- Extrait choisi:
-.-.-
Et toi, tu as eu une famille ?

Written by murielle

Je continue ma rentrée littéraire qui n’en finit pas d’apporter de belles surprises. Cette fois-ci avec un auteur qui n’est pas un inconnu dans ma bibliothèque privée, Bill Clegg. Lui et moi on a un point commun, j’aurais voulu que ce soit le talent mais c’est uniquement notre amour pour Sufjan Stevens.

Son premier récit autobiographique Portrait d’un fumeur de crack en jeune homme racontait son addiction à la cocaïne, ainsi que son marathon de sexe, drogue et alcool de deux mois manant à la perte de beaucoup d’argent, la rupture avec son petit ami et la fin de son travail. 90 jours : Récit d’une guérison avait suivi. Maintenant, sur pied, en bonne santé et la drogue derrière lui il est devenu un super agent littéraire qui décroche des contrats à beaucoup de chiffres pour ses auteurs et un écrivain avec un roman Et toi, tu as eu une famille ?
-.-.-
Entrées de données enregistrées:
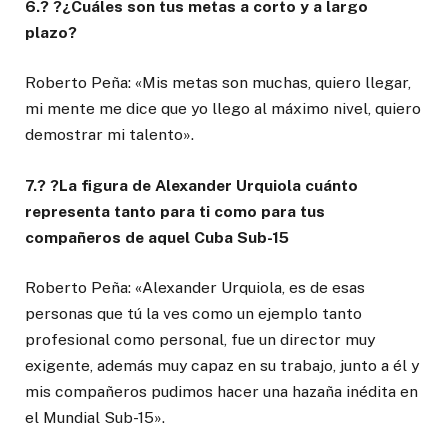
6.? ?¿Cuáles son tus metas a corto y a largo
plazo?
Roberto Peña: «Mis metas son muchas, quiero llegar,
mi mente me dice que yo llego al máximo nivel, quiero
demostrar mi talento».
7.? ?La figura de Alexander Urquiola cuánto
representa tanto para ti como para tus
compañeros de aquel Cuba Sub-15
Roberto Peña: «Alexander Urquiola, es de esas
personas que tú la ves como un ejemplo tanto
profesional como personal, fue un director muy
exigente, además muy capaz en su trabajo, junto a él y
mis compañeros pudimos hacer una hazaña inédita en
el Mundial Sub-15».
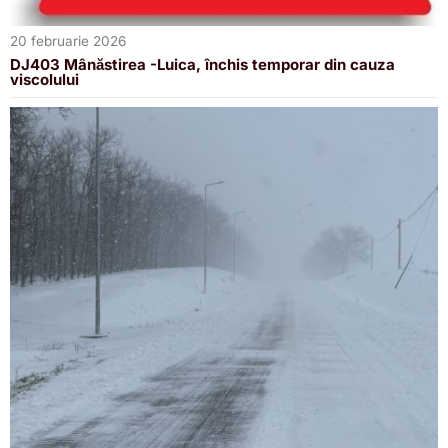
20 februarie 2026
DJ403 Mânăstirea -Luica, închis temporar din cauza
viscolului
-.-.-
- Travail à faire:
1. D'après l'extrait, quel point commun relie Bill Clegg à la personne qui signe le billet ?
2. Transformez en liste numérotée les lignes des entrées, depuis celle qui contient « 20 februarie 2026 » jusqu'à la fin des entrées, sans les lignes vides.
L'extrait et les entrées n'ont aucun rapport entre eux.

- Corrigé:
1. Leur amour pour Sufjan Stevens.

2.
1. 20 februarie 2026
2. DJ403 Mânăstirea -Luica, închis temporar din cauza
3. viscolului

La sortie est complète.